## Testo fornito
Benché i suoi libri non siano tradotti in italiano, l’americano Daniel Little è uno dei più stimati filosofi delle scienze sociali, i cui interessi riguardano i temi più vari, da lui affrontati anche sul blog changingsociety.org. Di recente ha visitato l’Italia e «la Lettura» lo ha interpellato sui suoi studi.
Il suo lavoro si situa ai confini fra diverse discipline, in particolare tra filosofia e sociologia. Qual è il contributo che la filosofia delle scienze sociali può offrire per una migliore comprensione della realtà che ci circonda?
«Nel Saggio sull’intelletto umano, John Locke scrisse che il filosofo è come “un semplice operaio che pulisce il terreno, rimuovendo un po’ della spazzatura che si trova sul cammino della conoscenza”. È una similitudine ancora molto attuale. La filosofia e l’epistemologia chiariscono i concetti e le teorie utilizzate dagli scienziati sociali empirici, li rendono consapevoli e sensibili all’importanza di solide metodologie e li spingono ad astenersi dal dogmatismo e dalle ipotesi fuorvianti, non solo sul mondo empirico, ma anche sulla scienza. L’analisi filosofica contemporanea ha per esempio sfidato i principi chiave del positivismo novecentesco, aprendo la strada a innovazioni epistemologiche e metodologiche che ora ispirano la ricerca di frontiera in economia, sociologia e scienza politica». 
Una di queste innovazioni, di cui lei è stato pioniere, è il passaggio dall’individualismo metodologico a quello ontologico, che riconosce specifiche proprietà causali alle entità collettive, inclusi i costrutti mentali condivisi. Prendiamo l’esempio delle «ideologie». In che modo insiemi di idee astratte producono effetti riconoscibili in un mondo reale costituito, in definitiva, solo da individui?
«Rispondo con l’esempio del “patriottismo”. Quest’ideologia è un insieme di valori e relazioni: la patria è “buona”, è giusto fare sacrifici per difenderla, dare priorità ai connazionali e così via. Il patriottismo è chiaramente un fenomeno collettivo. Viene generato dalle vite mentali individuali, ma poi acquisisce una dinamica propria, per esempio infondendo i propri valori in certe istituzioni e pratiche sociali (la scuola o il servizio militare), che a loro volta modellano il pensiero degli individui». 
Con il passare del tempo si osservano comunque cambiamenti sia nelle ideologie sia nelle credenze individuali, anche in presenza di robuste pratiche di supporto. Come succede?

## Materiale raccolto
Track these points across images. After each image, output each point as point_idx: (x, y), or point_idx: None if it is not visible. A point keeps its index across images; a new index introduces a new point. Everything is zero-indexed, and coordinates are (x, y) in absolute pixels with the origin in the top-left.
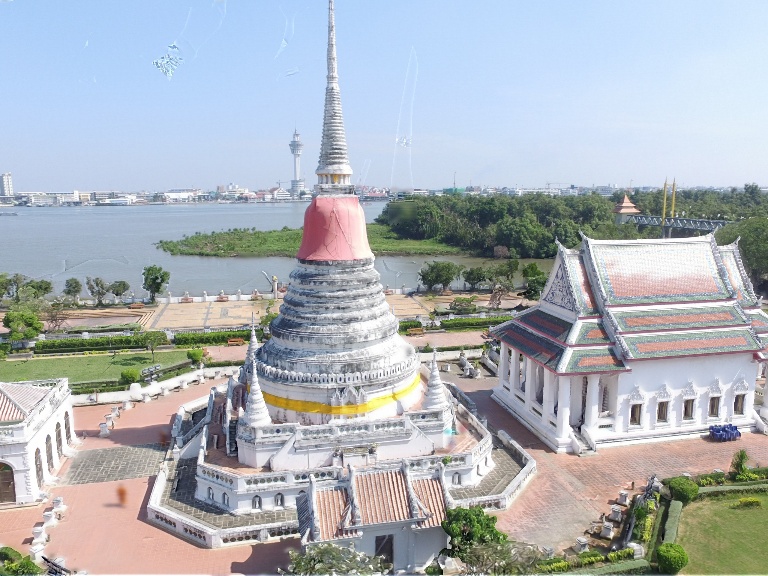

## Esercizi proposti
A) Secondo l'intervista a Daniel Little, per quale motivo la similitudine di Locke resta «ancora molto attuale»? Rispondi con una, due o tre frasi.
B) Prosegui l'intervista a Daniel Little a partire dall'ultima domanda, scrivendo la sua risposta.
L'elenco non serve in alcun modo per svolgere il lavoro.

## Soluzioni degli esercizi
A) La similitudine resta attuale perché la filosofia e l'epistemologia chiariscono i concetti e le teorie usati dagli scienziati sociali empirici. Li rendono inoltre consapevoli dell'importanza di solide metodologie. Infine li spingono ad astenersi dal dogmatismo e dalle ipotesi fuorvianti, sia sul mondo empirico sia sulla scienza.

B)
«I vecchi valori possono essere sempre sfidati da individui o gruppi. Prendiamo il movimento Black Lives Matter negli Stati Uniti, nato sulla scia di atti di violenza da parte della polizia contro persone di colore. Il movimento non è “antipatriottico” ma mette in discussione un’ipotesi condivisa dalle concezioni correnti sul patriottismo, cioè che il governo sia neutrale rispetto alla razza. Sostiene che, sì, la legge dovrebbe essere neutrale, ma in realtà non lo è: i giovani maschi afro-americani sono più esposti alla violenza della polizia. La correzione di questo pregiudizio razziale è quindi un dovere normativo che dovrebbe diventare una componente chiave dell’insieme di valori associati al patriottismo».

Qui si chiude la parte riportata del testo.